Tarefa »
Responda a estas perguntas sobre a reclamação abaixo:
1. Em que data foi participado o sinistro?
2. Que origem dos danos alegou a Allianz ao recusar a cobertura?
3. Que prazo de resposta foi fixado na comunicação de 11 de março de 2026?

Texto fornecido »
━━━━━━━━━━
Exmos. Sr(as),
Venho por este meio apresentar reclamação formal contra a Allianz Portugal, S.A., relativamente ao processo de sinistro com a referência S-225496177, por considercar que a seguradora não agiu de boa fé e não cumpriu as suas obrigações contratuais.
FACTOS:
1. Em 16 de janeiro de 2026, subscrevi uma apólice de seguro multirriscos habitação junto da Allianz Portugal.
2. No final de janeiro de 2026, na sequência das tempestades que afetaram gravemente o território nacional, a minha habitação sofreu infiltrações de água que causaram danos no interior, nomeadamente em madeiras e acabamentos estéticos. O sinistro foi participado a 29 de janeiro de 2026.
3. Um técnico perito enviado pela seguradora deslocou-se à habitação. A avaliação realizada foi manifestamente superficial: o técnico não efetuou qualquer teste de estanquidade, não visitou a fachada exterior do edifício e ignorou os pontos de entrada de água que lhe foram indicados no local, limitando-se a elaborar o relatório no seu portátil sem análise técnica sustentada.
4. A 2 de março de 2026, a Allianz comunicou a recusa total de cobertura, alegando que os danos teriam origem na "falta de estanquidade da fachada do prédio" (parte comum), e não na fração do segurado. Esta conclusão foi retirada sem qualquer análise técnica da fachada exterior, o que a torna insustentável.
5. Contestei formalmente esta decisão na mesma data, demonstrando que:
- A origem da infiltração se localiza no caixilho da janela, parte integrante da minha fração;
- Já havia sido efetuado isolamento interior há cerca de dois anos, o que prova a natureza localizada e privativa do problema; o qual quero dar ênfase, pois é a prova mais clara que o problema é interior e não de fracção comum.
- Enviei fotografias e vídeos que identificam inequivocamente os pontos de entrada de água;
- O relatório pericial baseia-se em suposições e não em factos técnicos verificados.
6. A seguradora acusou receção da minha contestação, mas não apresentou qualquer resposta de fundo, limitando-se a comunicar que o assunto tinha sido "encaminhado para o Prestador interveniente" (4 de março de 2026).
7. A 11 de março de 2026, uma semana depois, sem qualquer desenvolvimento, enviei nova comunicação a solicitar esclarecimentos sobre os termos de rescisão da apólice e reembolso da anuidade paga, fixando um prazo de 5 dias úteis para resposta. Até à data de hoje, 16 de março de 2026, não obtive qualquer resposta.
━━━━━━━━━━
Registos extraídos »
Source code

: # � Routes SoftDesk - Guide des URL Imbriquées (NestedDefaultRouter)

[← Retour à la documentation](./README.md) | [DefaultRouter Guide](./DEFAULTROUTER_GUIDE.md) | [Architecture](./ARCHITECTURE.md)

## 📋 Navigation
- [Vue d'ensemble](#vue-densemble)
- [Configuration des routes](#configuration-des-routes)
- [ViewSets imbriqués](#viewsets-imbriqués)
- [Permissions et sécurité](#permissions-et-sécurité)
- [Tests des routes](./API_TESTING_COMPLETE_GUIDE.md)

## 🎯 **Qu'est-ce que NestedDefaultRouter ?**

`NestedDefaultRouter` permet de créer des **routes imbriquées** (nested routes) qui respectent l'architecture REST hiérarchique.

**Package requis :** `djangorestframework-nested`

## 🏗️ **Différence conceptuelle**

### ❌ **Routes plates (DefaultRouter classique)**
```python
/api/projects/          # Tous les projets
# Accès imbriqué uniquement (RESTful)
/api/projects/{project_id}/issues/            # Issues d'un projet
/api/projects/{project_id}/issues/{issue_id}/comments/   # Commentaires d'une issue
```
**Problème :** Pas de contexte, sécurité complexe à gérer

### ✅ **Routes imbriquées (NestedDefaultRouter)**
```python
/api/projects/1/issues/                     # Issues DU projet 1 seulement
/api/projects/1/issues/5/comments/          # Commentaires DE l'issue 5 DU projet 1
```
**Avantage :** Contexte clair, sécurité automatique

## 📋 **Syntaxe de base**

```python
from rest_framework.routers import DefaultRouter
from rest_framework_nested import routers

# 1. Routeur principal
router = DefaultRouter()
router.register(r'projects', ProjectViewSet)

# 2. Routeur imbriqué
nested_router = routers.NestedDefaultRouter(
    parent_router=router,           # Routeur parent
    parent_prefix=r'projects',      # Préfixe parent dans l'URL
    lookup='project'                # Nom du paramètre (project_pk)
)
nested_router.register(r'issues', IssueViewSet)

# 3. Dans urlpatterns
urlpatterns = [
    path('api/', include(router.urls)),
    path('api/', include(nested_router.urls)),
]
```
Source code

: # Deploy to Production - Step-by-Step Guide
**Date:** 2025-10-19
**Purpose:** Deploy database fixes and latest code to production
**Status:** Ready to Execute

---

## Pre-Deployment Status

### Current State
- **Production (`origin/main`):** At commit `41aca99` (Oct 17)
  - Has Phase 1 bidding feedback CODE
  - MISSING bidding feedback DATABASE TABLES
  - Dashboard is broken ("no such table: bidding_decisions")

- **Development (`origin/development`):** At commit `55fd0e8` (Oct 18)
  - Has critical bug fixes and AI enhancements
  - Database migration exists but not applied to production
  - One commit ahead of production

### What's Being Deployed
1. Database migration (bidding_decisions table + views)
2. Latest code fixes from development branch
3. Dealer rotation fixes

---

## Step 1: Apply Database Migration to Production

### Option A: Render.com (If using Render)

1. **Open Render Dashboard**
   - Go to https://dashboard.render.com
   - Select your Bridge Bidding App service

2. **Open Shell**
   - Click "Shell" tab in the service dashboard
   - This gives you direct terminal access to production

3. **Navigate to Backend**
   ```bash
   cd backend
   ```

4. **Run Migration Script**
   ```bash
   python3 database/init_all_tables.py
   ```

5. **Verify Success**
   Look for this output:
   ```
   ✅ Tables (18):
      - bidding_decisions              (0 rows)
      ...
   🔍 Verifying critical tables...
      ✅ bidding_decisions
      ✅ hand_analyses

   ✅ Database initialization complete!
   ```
━━━━━━━━━━
Resposta »
1. A 29 de janeiro de 2026.
2. A "falta de estanquidade da fachada do prédio" (parte comum), e não a fração do segurado.
3. Um prazo de 5 dias úteis.